** Assignment **
Locate every line in the data that contains the word "Department" and copy each one.

** Information given **
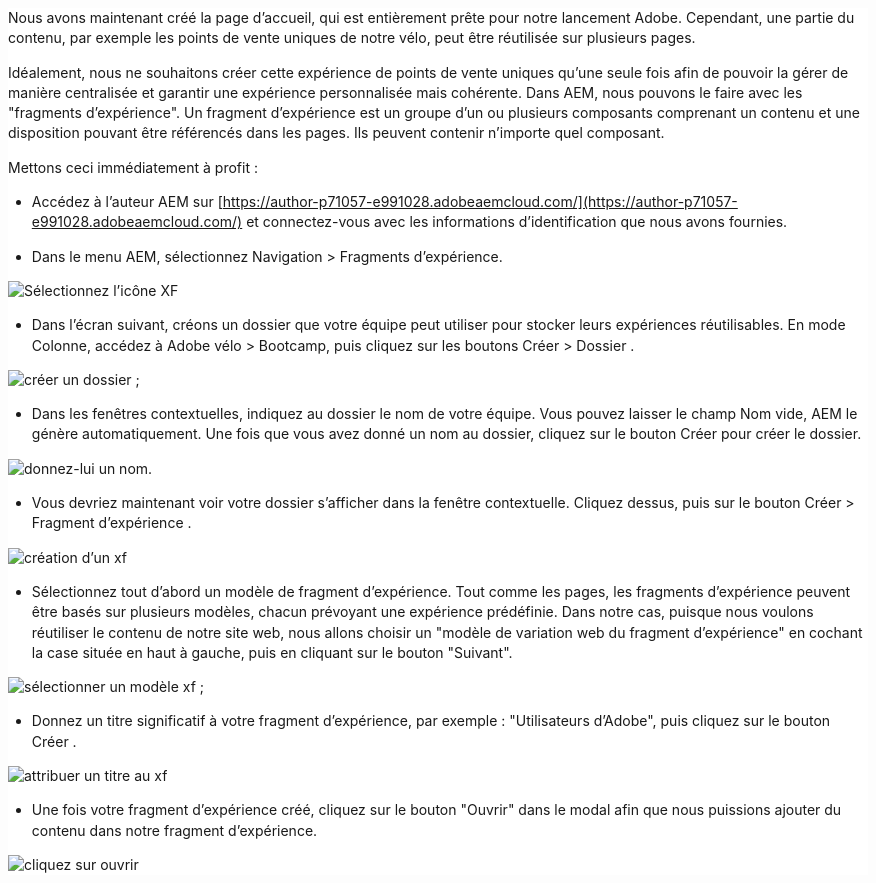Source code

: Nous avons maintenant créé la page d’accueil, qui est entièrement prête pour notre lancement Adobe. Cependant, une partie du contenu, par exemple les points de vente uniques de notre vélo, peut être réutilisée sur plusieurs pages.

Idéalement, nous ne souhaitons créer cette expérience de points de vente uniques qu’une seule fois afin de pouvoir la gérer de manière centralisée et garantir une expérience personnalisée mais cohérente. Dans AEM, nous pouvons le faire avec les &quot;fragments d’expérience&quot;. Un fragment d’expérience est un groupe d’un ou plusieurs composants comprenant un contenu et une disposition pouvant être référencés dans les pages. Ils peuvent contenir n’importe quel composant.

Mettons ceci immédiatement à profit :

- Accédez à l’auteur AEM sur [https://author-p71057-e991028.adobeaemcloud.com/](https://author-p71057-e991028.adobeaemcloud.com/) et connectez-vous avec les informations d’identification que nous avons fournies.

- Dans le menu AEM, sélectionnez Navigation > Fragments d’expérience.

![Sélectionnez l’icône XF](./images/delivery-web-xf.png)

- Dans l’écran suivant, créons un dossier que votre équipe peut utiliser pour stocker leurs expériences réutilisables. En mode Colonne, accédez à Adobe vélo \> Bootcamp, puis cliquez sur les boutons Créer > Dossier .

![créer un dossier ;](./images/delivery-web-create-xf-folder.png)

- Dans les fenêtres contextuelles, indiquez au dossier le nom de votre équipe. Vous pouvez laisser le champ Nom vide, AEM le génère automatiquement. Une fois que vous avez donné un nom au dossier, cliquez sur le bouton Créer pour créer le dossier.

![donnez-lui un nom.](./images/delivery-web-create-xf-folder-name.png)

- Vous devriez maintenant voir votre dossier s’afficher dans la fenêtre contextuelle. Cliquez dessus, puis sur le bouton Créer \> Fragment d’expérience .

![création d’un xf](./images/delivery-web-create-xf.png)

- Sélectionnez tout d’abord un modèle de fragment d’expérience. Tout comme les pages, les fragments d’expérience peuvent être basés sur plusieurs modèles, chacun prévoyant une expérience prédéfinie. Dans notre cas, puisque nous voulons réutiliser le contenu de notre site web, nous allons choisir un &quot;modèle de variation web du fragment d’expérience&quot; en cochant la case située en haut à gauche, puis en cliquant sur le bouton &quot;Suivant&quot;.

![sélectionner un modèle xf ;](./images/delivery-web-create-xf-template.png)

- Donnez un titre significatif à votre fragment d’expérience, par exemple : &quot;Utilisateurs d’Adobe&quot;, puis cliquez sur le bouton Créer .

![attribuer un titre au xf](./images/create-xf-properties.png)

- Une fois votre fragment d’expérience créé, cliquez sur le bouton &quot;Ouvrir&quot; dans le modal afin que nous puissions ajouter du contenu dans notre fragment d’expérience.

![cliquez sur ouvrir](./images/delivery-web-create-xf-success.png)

==

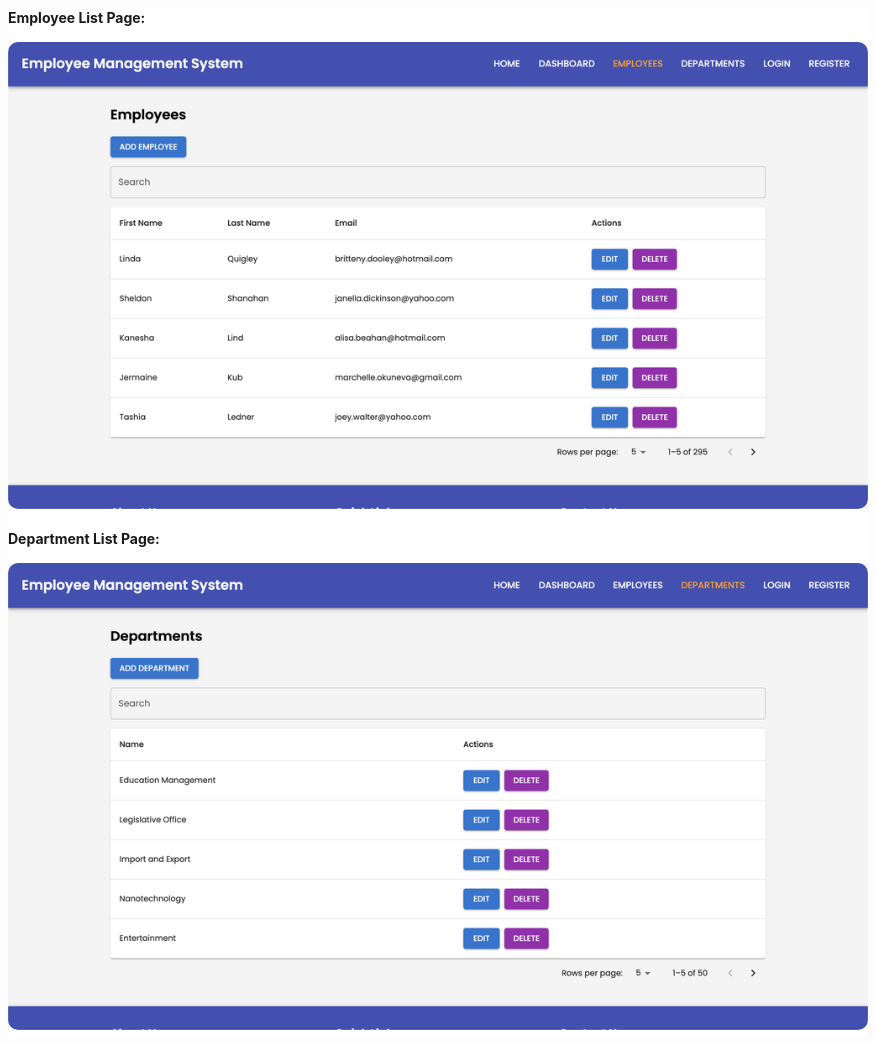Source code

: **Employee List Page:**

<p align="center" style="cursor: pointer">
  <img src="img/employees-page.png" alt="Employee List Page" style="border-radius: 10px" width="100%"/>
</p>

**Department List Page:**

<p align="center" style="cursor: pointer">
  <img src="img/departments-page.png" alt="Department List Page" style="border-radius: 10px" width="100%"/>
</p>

...

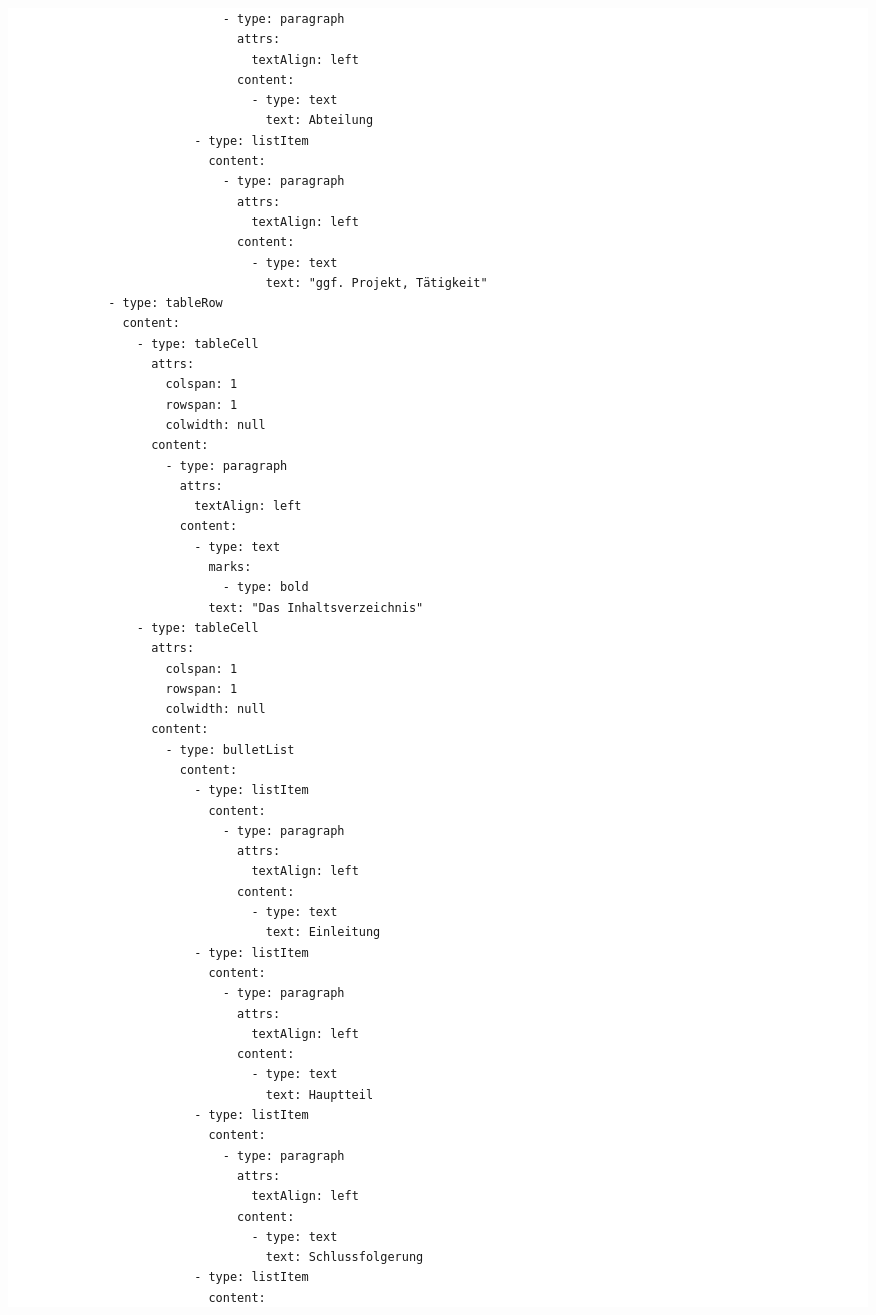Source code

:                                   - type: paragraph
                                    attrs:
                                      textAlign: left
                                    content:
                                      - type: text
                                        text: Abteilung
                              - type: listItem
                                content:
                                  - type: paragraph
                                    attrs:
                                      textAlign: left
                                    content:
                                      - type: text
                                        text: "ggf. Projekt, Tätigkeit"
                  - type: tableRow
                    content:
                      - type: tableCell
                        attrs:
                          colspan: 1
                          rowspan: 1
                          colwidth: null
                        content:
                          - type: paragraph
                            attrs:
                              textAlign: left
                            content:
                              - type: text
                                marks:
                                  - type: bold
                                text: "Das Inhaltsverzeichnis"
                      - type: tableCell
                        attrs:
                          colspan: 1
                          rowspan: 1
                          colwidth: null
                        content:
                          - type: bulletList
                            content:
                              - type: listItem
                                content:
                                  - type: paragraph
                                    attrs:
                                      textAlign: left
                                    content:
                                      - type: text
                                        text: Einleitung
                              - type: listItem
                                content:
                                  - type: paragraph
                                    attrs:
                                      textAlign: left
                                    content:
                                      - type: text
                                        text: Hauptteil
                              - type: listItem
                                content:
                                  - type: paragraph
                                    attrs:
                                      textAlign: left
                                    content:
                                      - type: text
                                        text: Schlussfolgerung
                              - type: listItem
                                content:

** Result of the task **
**Department List Page:**
  <img src="img/departments-page.png" alt="Department List Page" style="border-radius: 10px" width="100%"/>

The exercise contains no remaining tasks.